Biden also directed the report to examine the energy use associated with so-called proof-of-work and proof-of-stake methods for verifying transactions on open-source blockchains. That examination should include “research into potential mitigating measures and alternative mechanisms of consensus and the design tradeoffs those may entail.”
The order specifically calls for more study of “potential uses of blockchain that could support monitoring or mitigating technologies to climate impacts,” such as verifying carbon offsets. And the paper should consider the “implications for energy policy, including as it relates to grid management and reliability, energy efficiency incentives and standards, and sources of energy supply.”
The interagency group has until Sept. 5 to produce the environmental report.
Rep. Darren Soto (D-Fla.), co-chair of the bipartisan Congressional Blockchain Caucus, and other cryptocurrency advocates have claimed that adding energy-hungry computers that produce new digital tokens could help encourage the construction of new renewable energy projects.
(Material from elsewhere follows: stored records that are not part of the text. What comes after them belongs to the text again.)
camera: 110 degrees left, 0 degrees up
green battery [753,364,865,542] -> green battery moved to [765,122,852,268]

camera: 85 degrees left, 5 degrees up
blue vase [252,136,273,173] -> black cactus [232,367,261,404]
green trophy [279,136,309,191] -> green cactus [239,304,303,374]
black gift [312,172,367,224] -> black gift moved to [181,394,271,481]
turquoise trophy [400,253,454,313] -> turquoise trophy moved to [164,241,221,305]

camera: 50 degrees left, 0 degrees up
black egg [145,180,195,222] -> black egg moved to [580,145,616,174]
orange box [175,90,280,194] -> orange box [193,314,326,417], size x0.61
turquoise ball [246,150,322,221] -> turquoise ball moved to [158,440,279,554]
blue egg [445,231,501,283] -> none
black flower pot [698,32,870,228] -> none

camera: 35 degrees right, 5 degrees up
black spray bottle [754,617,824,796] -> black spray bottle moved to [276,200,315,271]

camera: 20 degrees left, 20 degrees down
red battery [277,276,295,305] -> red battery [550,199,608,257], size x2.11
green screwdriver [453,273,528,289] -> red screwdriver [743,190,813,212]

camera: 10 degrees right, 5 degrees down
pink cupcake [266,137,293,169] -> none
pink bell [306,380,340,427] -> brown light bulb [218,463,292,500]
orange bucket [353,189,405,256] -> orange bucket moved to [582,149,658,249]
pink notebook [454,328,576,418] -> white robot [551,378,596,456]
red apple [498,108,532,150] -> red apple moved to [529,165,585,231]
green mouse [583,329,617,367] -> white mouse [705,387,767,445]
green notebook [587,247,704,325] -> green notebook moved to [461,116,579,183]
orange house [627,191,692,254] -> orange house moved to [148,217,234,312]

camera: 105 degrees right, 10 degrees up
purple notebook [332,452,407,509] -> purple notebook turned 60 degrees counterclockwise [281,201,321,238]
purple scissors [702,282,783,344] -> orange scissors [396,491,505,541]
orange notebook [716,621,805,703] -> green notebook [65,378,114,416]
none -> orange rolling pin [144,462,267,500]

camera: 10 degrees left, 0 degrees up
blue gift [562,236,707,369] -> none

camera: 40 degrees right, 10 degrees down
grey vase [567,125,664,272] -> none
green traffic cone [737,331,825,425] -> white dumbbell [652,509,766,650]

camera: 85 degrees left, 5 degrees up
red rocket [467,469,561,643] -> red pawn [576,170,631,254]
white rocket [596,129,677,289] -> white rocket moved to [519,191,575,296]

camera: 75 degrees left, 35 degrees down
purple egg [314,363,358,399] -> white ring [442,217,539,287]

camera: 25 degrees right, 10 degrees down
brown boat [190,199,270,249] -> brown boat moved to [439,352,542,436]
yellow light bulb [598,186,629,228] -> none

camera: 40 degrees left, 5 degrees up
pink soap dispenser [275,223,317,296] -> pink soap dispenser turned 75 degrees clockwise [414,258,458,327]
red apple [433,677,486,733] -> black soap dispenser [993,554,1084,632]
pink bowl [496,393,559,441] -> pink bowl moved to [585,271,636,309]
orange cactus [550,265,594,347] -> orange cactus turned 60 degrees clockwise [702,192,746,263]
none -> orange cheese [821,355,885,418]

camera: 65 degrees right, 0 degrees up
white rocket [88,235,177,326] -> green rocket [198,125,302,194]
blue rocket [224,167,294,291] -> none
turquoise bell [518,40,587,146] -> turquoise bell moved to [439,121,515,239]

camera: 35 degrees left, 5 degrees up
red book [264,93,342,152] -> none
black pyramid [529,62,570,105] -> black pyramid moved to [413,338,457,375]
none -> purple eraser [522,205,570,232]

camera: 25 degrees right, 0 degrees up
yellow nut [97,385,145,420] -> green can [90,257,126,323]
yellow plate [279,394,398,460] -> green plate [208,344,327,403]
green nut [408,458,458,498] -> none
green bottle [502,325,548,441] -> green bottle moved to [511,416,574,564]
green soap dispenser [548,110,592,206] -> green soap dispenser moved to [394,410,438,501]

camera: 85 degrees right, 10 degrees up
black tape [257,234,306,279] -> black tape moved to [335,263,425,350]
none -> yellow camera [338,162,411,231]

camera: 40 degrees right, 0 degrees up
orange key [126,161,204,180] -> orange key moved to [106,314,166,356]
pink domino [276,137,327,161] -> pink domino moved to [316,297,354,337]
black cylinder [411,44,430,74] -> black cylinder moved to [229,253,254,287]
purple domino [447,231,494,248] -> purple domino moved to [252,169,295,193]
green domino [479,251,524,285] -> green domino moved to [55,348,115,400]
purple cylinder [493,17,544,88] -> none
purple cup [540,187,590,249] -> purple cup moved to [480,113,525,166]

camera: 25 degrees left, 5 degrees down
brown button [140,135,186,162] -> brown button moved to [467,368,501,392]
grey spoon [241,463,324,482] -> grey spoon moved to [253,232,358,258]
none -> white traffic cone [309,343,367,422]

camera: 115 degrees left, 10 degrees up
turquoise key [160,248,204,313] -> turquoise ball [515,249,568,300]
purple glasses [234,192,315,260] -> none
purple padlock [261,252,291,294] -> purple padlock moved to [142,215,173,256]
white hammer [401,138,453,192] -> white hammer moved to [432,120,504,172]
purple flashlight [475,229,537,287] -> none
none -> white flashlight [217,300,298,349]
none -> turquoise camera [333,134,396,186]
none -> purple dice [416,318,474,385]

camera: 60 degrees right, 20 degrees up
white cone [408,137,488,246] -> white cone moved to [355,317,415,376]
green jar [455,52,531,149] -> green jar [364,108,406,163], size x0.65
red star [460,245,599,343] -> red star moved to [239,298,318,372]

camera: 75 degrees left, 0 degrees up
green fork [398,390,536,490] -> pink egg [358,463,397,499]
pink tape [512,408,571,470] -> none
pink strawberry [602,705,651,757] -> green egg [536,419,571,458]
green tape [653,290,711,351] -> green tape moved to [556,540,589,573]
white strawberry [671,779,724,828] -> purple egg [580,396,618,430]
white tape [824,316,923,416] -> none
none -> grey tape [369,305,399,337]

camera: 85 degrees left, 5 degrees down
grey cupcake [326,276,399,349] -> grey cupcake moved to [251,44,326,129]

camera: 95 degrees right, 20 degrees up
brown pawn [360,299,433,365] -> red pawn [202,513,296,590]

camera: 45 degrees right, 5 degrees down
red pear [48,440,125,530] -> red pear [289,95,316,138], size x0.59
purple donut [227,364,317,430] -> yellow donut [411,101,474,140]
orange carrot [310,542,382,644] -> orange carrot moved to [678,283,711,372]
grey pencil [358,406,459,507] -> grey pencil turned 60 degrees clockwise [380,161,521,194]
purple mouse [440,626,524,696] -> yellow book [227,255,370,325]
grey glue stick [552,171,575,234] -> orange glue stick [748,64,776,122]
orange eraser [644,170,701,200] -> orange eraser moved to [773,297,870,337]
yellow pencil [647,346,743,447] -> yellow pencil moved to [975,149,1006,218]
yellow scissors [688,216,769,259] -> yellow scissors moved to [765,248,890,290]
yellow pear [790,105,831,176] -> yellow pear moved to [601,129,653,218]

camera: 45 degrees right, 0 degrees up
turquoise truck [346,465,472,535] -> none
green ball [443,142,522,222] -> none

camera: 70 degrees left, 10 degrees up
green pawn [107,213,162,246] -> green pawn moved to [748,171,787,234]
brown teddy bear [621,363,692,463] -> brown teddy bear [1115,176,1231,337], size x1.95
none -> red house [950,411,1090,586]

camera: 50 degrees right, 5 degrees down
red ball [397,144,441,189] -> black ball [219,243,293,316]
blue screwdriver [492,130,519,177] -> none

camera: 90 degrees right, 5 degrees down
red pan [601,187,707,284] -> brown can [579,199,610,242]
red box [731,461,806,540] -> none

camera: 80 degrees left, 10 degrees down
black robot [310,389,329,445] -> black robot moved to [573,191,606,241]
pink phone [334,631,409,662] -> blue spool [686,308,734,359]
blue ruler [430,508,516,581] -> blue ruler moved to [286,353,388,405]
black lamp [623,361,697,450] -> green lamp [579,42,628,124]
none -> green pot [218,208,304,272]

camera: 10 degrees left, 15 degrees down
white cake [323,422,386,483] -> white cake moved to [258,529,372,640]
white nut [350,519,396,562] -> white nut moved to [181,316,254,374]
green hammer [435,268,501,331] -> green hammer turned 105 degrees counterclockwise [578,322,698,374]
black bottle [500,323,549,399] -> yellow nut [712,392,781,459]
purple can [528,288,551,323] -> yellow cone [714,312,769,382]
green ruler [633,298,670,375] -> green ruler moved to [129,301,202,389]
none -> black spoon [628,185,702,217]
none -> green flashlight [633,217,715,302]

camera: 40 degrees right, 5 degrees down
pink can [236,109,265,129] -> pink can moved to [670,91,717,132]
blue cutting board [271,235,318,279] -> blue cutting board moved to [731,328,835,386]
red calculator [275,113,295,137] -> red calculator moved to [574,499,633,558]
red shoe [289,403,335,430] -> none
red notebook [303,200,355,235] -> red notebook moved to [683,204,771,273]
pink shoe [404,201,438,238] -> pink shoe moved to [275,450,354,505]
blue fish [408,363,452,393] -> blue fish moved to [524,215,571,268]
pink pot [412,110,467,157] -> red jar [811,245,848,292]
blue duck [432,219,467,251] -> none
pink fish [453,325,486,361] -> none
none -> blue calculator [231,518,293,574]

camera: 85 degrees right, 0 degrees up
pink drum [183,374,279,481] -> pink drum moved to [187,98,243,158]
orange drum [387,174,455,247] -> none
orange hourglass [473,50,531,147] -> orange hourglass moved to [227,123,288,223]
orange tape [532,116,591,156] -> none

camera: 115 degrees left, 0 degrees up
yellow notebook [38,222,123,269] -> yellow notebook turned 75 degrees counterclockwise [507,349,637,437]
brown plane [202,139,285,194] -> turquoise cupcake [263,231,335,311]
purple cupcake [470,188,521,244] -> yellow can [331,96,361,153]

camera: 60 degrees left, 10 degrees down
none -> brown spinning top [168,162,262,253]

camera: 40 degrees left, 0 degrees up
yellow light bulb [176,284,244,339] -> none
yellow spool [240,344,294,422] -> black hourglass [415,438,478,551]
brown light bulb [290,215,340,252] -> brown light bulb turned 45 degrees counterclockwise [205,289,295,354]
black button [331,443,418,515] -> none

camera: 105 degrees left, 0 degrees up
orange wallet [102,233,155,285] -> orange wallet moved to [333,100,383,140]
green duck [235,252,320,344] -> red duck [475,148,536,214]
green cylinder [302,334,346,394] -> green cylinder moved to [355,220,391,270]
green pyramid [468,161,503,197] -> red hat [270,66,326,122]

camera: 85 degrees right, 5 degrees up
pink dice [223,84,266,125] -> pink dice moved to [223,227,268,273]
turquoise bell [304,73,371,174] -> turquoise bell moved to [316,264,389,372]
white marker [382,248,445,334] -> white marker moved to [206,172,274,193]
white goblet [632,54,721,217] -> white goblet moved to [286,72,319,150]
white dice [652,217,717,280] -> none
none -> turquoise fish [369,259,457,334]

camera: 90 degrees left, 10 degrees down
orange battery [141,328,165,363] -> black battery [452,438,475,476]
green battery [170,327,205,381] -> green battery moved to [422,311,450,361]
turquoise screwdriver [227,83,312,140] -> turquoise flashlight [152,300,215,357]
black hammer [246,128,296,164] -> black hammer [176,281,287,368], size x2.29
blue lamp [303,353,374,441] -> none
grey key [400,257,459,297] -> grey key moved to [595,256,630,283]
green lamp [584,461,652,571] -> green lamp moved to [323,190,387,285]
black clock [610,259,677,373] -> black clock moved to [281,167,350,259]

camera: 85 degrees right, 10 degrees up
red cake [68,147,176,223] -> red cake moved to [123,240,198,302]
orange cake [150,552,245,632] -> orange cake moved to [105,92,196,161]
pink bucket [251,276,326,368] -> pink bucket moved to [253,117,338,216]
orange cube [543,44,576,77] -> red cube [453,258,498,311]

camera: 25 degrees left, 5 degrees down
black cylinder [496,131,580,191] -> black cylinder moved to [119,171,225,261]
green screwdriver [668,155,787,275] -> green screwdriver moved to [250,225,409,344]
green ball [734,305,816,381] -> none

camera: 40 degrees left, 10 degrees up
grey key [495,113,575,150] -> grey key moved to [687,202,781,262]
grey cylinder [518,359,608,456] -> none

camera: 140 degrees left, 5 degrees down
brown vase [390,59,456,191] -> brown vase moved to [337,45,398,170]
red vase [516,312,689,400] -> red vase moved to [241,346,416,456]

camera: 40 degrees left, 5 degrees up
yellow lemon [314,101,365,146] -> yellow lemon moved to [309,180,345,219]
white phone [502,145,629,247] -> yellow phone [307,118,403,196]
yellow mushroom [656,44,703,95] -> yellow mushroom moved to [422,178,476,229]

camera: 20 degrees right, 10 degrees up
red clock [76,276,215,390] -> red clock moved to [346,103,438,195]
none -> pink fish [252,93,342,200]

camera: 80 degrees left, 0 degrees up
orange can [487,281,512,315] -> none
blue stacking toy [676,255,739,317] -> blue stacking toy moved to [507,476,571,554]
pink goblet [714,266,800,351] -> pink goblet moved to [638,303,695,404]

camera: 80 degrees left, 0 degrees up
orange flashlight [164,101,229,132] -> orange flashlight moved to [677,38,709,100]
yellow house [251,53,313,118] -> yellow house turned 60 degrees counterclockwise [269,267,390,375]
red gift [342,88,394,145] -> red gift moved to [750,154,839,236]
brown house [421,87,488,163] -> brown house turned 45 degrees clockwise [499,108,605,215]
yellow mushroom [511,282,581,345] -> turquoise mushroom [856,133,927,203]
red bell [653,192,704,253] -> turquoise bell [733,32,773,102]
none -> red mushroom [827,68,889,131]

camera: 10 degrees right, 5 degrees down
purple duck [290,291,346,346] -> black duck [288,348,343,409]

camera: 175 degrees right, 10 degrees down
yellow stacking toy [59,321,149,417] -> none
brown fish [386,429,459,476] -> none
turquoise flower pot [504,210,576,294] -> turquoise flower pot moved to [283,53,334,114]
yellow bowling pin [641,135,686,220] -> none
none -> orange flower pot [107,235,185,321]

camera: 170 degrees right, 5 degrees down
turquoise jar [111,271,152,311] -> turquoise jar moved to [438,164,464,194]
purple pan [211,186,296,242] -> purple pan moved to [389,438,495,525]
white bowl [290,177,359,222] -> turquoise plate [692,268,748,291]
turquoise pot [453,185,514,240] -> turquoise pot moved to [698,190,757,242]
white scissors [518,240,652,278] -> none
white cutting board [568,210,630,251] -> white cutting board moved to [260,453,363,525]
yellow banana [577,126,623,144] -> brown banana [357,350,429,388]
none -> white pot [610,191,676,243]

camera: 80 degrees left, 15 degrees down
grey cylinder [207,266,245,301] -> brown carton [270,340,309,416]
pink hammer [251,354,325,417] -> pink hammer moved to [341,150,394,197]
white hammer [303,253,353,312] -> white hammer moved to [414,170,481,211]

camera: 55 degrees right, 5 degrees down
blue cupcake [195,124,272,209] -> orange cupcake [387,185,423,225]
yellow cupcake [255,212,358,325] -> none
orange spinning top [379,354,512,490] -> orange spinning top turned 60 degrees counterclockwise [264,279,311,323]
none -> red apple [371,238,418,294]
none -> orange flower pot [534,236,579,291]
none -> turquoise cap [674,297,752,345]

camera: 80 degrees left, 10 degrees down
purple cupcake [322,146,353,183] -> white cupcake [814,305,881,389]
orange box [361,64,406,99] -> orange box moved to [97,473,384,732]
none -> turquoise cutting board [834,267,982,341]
But critics, such as Massachusetts Sen. Elizabeth Warren and other Democratic lawmakers, point to instances where cryptocurrency miners have instead propped up aging fossil-fuel-fired power plants that would’ve otherwise been retired (E&E Daily, Feb. 1).
Meanwhile, independent researchers have found that the annual emissions associated with bitcoin—the first and most valuable cryptocurrency—now rival those produced by the entire country of Greece (Greenwire, Feb. 25).
Biden’s digital assets order was primarily focused on protecting U.S. citizens from cryptocurrency financial risks, reducing their use in illicit activity such as ransomware schemes that have shut down major energy infrastructure and maintaining the primacy of the U.S. dollar in the global financial system.
The presidential directive also placed “the highest urgency on research and development efforts into the potential design and deployment” of a U.S. government-issued central bank digital currency. China is one of more than 100 countries that is already exploring or piloting the use of CBDCs, which are a digital form of their sovereign currency.